◆ **The request**
Starting at the top of the listing and ending with the line that contains "text Greeting page [75, 121, 1165, 178]", give those lines as a Markdown table with the columns Row and Line. Number each line in the Row column, and leave out any blank lines.

◆ **Provided information**
##########

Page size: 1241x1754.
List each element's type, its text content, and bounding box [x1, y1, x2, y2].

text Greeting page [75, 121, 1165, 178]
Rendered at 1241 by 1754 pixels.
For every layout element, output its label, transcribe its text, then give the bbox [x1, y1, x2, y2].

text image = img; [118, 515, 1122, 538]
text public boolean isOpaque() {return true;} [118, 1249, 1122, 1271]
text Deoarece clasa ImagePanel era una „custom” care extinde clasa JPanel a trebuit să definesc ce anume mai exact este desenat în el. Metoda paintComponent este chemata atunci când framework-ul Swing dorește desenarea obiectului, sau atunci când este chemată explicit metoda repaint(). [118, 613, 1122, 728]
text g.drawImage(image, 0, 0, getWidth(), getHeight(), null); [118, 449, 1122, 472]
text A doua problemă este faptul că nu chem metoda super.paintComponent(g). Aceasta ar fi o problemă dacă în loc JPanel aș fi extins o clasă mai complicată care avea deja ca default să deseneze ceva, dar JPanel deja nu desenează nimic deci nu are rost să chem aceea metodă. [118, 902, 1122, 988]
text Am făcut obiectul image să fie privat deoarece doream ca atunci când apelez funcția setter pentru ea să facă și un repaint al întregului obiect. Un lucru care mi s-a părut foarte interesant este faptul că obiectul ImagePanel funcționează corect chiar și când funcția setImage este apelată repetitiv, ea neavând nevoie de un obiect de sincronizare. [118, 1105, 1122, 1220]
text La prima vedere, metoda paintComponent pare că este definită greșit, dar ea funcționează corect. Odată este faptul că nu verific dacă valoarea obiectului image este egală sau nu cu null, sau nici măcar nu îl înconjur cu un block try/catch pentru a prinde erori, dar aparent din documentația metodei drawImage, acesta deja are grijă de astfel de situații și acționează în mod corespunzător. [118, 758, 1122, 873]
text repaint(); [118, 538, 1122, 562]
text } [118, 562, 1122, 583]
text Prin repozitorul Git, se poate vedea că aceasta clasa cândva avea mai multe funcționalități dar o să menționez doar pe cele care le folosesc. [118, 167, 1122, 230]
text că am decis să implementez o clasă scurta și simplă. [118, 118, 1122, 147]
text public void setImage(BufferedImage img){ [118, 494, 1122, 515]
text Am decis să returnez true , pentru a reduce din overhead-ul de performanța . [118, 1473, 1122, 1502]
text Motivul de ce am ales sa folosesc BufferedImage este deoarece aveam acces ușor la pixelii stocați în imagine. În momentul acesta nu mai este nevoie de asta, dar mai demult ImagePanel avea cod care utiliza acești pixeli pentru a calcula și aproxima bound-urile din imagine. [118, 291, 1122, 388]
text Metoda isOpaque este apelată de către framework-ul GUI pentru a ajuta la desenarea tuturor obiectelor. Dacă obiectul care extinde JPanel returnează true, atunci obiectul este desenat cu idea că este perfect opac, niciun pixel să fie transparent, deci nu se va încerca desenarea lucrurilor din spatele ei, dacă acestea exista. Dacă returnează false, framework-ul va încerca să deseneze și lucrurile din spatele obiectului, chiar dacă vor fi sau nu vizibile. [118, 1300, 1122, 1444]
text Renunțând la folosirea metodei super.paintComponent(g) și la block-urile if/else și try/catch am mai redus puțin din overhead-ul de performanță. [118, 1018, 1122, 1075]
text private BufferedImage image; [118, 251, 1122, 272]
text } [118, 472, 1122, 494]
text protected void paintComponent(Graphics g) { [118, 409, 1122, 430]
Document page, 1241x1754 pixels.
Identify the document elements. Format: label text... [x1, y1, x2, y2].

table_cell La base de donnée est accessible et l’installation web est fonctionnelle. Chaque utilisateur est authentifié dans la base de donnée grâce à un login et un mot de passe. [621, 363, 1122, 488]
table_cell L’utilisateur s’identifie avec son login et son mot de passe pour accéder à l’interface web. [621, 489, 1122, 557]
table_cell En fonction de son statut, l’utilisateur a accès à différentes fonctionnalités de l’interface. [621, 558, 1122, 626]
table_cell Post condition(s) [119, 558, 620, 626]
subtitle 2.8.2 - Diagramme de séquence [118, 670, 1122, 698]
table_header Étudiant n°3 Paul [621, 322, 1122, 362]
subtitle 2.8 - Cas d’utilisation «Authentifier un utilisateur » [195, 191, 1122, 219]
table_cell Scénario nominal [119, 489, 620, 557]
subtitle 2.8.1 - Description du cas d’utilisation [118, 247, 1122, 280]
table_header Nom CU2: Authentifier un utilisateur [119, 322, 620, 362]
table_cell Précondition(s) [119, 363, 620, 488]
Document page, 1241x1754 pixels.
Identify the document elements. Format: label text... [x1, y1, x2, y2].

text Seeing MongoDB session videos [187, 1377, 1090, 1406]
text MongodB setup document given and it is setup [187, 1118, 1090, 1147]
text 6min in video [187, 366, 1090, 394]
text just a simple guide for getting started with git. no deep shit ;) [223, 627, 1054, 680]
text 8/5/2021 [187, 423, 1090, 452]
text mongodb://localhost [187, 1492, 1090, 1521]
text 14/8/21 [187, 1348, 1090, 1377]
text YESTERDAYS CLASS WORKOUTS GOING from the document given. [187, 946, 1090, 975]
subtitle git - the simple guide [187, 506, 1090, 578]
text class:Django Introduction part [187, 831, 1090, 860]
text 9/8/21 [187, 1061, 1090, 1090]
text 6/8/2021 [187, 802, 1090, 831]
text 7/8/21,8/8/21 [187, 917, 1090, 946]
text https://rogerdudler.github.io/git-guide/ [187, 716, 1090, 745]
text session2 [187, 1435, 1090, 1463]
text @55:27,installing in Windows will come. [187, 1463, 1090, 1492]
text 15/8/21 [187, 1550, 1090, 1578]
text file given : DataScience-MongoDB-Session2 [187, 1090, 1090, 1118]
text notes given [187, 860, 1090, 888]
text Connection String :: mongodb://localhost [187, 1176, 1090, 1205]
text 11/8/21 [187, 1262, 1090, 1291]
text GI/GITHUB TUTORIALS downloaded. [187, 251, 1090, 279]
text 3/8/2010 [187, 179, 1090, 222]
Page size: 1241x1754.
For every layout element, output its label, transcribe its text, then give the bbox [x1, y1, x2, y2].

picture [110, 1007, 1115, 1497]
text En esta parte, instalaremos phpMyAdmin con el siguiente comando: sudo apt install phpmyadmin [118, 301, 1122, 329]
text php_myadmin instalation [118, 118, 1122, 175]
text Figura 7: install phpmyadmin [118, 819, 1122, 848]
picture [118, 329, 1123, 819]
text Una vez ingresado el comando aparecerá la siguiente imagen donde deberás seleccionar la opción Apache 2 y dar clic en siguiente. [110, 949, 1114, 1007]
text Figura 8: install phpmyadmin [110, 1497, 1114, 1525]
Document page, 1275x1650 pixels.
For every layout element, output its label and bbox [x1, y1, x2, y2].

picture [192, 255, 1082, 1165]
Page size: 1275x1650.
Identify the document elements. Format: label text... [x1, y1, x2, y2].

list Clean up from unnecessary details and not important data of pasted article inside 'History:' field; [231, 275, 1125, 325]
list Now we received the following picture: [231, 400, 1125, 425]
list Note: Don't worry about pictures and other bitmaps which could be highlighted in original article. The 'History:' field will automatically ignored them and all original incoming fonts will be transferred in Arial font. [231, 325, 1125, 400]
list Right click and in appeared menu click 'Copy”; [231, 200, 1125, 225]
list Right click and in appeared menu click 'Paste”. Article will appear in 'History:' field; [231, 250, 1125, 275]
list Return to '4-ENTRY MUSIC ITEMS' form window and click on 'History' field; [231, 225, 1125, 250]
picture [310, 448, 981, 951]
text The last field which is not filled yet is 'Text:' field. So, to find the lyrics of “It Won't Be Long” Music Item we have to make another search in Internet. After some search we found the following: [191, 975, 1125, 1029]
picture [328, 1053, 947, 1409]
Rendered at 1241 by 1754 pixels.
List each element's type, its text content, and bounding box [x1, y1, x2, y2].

##########

◆ **Answer to the task**
| Row | Line |
|---|---|
| 1 | Page size: 1241x1754. |
| 2 | List each element's type, its text content, and bounding box [x1, y1, x2, y2]. |
| 3 | text Greeting page [75, 121, 1165, 178] |